Praktische Empfehlungen
Die Priorisierung der Reaktion sollte unter Berücksichtigung der bestätigten aktiven Ausnutzung beider Schwachstellen erfolgen:
- Langflow: Spielen Sie umgehend das Update ein, das CVE-2025-34291 behebt. Bis zur Installation des Patches sollten Sie in Erwägung ziehen, den Netzwerkzugang zu Langflow-Instanzen einzuschränken, insbesondere externe Verbindungen zum API zu unterbinden. Nach dem Update sollten alle in den Langflow-Workspaces gespeicherten API-Keys und Access Tokens rotiert werden, da sie kompromittiert worden sein könnten.
- Trend Micro Apex One: Wenden Sie den Patch von Trend Micro für lokale Installationen an. Führen Sie ein Audit der administrativen Konten des Apex-One-Servers durch – die Schwachstelle setzt administrativen Zugriff voraus, was auf eine vorangegangene Kompromittierung hindeuten kann. Prüfen Sie die Integrität der Deployment-Tabellen auf dem Server sowie die Zugriffsprotokolle auf Anzeichen ungewöhnlicher Aktivitäten.
- Für beide Schwachstellen: Die Frist für US-Bundesbehörden endet am 4. Juni 2026. Kommerziellen Organisationen wird empfohlen, denselben oder einen noch ambitionierteren Zeitplan einzuhalten, angesichts der bestätigten Ausnutzung.
Die Aufnahme beider Schwachstellen in den KEV-Katalog bei bestätigter Ausnutzung macht sie zu Prioritätskandidaten für sofortiges Patching.
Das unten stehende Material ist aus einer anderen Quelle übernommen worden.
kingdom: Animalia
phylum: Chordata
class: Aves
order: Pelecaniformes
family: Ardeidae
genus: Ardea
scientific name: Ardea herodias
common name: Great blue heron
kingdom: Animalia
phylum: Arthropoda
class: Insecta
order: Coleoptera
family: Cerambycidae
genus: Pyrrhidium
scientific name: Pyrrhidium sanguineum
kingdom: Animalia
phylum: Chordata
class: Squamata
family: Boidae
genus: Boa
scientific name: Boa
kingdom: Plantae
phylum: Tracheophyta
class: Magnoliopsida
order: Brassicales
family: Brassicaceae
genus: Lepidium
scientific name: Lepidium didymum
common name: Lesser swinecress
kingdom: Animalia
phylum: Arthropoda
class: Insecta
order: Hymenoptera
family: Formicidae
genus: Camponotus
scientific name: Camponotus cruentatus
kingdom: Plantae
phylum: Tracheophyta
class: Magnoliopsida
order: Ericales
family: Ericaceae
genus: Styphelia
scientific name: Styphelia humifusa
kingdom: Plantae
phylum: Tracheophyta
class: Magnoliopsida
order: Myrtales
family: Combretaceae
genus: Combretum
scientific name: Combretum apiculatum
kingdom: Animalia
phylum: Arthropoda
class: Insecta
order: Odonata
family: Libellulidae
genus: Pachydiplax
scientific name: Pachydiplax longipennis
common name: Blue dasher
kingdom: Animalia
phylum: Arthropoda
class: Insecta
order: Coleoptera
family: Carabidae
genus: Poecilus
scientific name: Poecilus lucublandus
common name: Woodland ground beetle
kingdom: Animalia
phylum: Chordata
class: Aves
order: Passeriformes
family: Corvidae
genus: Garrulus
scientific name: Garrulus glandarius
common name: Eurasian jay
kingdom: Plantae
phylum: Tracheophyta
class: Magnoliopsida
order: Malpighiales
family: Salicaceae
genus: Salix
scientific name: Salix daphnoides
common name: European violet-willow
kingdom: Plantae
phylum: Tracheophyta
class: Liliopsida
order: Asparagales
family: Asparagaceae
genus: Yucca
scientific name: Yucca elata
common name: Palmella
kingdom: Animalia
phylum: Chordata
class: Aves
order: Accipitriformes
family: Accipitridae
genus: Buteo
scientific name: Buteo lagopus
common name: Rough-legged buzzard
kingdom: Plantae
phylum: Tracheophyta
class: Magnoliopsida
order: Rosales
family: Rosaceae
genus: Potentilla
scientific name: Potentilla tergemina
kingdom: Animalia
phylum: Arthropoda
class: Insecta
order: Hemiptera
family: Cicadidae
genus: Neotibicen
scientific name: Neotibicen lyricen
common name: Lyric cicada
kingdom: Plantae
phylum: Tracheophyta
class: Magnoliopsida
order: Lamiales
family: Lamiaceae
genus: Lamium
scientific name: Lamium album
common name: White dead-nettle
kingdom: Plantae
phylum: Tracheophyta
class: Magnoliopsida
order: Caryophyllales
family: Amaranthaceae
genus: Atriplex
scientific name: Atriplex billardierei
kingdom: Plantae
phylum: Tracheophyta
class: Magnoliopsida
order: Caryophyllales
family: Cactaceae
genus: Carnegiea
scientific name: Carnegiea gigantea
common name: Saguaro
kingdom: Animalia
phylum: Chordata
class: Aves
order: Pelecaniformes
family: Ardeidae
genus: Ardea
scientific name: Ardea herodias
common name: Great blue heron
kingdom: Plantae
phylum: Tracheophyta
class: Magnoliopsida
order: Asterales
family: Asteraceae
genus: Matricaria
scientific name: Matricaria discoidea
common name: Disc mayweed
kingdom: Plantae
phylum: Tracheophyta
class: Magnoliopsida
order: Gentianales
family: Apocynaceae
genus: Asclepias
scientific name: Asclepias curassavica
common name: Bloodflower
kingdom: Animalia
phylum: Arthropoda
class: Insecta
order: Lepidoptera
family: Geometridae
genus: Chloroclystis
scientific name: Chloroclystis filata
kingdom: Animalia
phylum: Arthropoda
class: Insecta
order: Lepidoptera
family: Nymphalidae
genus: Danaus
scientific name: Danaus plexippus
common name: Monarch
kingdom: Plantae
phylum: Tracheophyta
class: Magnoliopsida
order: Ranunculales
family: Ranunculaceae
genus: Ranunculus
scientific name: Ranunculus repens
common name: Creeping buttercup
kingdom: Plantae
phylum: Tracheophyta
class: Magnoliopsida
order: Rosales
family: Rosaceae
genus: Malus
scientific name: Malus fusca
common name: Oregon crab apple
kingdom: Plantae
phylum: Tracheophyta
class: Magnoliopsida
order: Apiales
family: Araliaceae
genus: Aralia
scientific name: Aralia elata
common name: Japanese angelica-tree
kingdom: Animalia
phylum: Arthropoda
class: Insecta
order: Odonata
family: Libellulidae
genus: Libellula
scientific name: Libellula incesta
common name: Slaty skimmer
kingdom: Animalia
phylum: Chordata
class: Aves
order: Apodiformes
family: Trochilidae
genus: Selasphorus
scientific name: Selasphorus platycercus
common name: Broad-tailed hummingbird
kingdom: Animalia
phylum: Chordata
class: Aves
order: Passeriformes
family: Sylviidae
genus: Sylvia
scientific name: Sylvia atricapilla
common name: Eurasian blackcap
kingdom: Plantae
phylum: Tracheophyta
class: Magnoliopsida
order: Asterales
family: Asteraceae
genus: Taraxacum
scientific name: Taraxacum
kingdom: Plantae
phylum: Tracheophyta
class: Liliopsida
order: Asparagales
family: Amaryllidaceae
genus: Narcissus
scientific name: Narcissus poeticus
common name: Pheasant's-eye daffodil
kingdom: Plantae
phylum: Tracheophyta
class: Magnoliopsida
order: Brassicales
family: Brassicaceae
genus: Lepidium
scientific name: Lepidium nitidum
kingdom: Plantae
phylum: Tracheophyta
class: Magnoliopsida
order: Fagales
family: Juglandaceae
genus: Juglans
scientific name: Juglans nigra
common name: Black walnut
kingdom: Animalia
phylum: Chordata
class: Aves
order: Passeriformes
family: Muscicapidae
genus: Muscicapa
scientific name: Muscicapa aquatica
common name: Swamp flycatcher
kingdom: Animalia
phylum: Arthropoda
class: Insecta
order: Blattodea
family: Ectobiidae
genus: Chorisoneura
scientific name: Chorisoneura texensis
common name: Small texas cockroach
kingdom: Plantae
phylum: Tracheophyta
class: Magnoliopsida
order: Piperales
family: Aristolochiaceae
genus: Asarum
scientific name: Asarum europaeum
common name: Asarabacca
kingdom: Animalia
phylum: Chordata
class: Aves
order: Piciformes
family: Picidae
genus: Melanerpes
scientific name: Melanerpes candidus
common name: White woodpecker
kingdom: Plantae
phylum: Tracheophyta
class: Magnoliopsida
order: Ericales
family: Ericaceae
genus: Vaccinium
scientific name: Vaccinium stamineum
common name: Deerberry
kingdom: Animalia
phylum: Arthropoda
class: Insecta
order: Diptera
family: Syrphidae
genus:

Organisationen, die Langflow einsetzen, sollten parallel zum Update eine vollständige Rotation der Secrets in den integrierten Services durchführen – gerade die Kaskadenkompromittierung über gespeicherte Tokens stellt die größte praktische Gefahr von CVE-2025-34291 dar. Für Nutzer von Apex One ist der entscheidende Schritt nicht nur die Installation des Patches, sondern auch die Untersuchung, wie ein Angreifer administrativen Zugriff auf den Server erlangen konnte, da die Schwachstelle selbst lediglich ein Glied in einer umfassenderen Angriffskette darstellt.